La chronique du Profanateur – Chronique 11

NDLR : Cette Chronique du Profanateur est un inédit.


ACCROPLEX : UN CASINO À TROIS-RIVIÈRES


Aujourd’hui, suite à la polémique provoquée par l’ouverture d’un casino à Trois-Rivières, L’ACCROPLEX, Le Profanateur reçoit nul autre que le porte-parole de Loto-Québec, monsieur Jack Black.

PROFANATEUR : Bonjour, monsieur Black. Sans plus tarder, je vous pose ma première question : Trois-Rivières avait-elle besoin d’un casino ?

BLACK : Trois-Rivières, peut-être pas, mais l’État, oui. Nous avons besoin des profits générés par les casinos du Québec pour subventionner, entre autres, nos programmes de soutien pour les personnes souffrant de dépendance au jeu. Comprenez que les casinos d’État ne sont pas des vaches à lait mais bien des œuvres caritatives.

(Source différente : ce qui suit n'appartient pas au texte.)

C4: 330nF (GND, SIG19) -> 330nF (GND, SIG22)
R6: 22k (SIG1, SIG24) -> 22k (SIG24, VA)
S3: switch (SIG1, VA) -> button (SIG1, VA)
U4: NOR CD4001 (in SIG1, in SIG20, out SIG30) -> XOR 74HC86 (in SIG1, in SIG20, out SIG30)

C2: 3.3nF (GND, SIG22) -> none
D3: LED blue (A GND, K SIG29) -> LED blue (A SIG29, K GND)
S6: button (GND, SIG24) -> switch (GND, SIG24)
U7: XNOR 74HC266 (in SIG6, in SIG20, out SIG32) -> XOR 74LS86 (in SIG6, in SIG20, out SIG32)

P. : Décidément, le ministère de la Propagande vous a bien préparé pour cette entrevue. Laissez-moi tout de même creuser davantage. Je reformule ma question : L’implantation d’un tripot dans notre région n’est-elle pas une taxe sur l’illusion susceptible de créer d’innombrables maux sociaux ?

B. : Vous savez, l’État québécois taxe à peu près tout, même la taxe fédérale ! Alors pourquoi l’illusion échapperait-elle à la fiscalité gouvernementale ? Quoi qu’il en soit, vous me semblez alarmiste, cher Profanateur. Il y a surtout une multitude d’avantages à avoir un casino dans votre ville.

P. : Vraiment ?

B. : L’ACCROPLEX va contribuer à la diversité culturelle de Trois-Rivières en attirant chez vous des organismes des quatre coins du monde. Pensons notamment à la mafia sicilienne, aux triades chinoises, à la pègre russe, ou encore aux chefs de guerre afghans. Bref, une pluie de capitaux va s’abattre sur vous !

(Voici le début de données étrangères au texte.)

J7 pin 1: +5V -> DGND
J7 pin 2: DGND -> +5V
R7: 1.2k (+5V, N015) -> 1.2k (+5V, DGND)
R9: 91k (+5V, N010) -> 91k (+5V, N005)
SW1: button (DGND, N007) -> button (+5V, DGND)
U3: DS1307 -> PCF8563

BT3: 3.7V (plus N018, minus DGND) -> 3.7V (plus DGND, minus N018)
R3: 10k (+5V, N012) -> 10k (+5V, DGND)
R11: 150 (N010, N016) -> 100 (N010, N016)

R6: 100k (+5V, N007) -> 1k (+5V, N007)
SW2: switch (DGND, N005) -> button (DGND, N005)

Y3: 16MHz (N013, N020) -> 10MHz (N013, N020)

P. : Très convaincant. Et quels sont les jeux que l’ACCROPLEX offre à la population trifluvienne ?

B. : Bien sûr, il y a les courses de chevaux, les machines à sous et les populaires tables de black jack. Toutefois, nous avons innové avec des tables de strippe poker pour accommoder les naturistes et nous offrons aux jeunes des activités extrêmes, comme ils les aiment, avec entre autres la roulette russe et les jeux du cirque. Et c’est sans parler de tous les autres services collatéraux proposés par le casino.

P. : Vous évoquez probablement les services de recouvrement pour les joueurs endettés…

B. : Non, je faisais allusion au service de bar et au service de garderie.

P. : Une garderie dans un casino?

B. : Bien sûr. Avec le bébé boom que connaît actuellement le Québec, nous n’avions pas le choix d’offrir ce service aux jeunes parents joueurs. Et puis, si jamais ces parents quittent l’ACCROPLEX avec des dettes, nous gardons leurs enfants en consignation jusqu’à ce que l’État soit remboursé. Les affaires sont les affaires. Et vice-versa.

P. : Et si les parents ne réussissent pas à réunir la somme due ? Ces pauvres enfants sont réduits à la prostitution infantile, je suppose ?

B. : Que racontez-vous là ! L’État est, au sens de la loi, une personne morale. Nous avons notre code d’éthique. D’ailleurs, la prostitution, qu’elle soit infantile ou gérontophile, est encore illégale au Québec. Non, nous avons justement choisi de transformer l’irresponsabilité des parents qui ne viennent pas payer leur dette à la société en bienfait pour cette même société. Si, au bout de quinze jours, nous ne sommes pas remboursés, eh bien, les enfants des joueurs appartiennent, certes, au domaine public. Et comme rien ne se perd et rien ne se crée, nous avons constitué une banque d’organes frais fort enviable dont tous les hôpitaux du Québec peuvent bénéficier.

P. : Merci beaucoup, monsieur Black, pour ces précisions qui, j’en suis certain, rassureront les groupes de pression locaux qui condamnent l’ACCROPLEX. Tous auront compris maintenant que l’État québécois veut faire du citoyen un parieur responsable.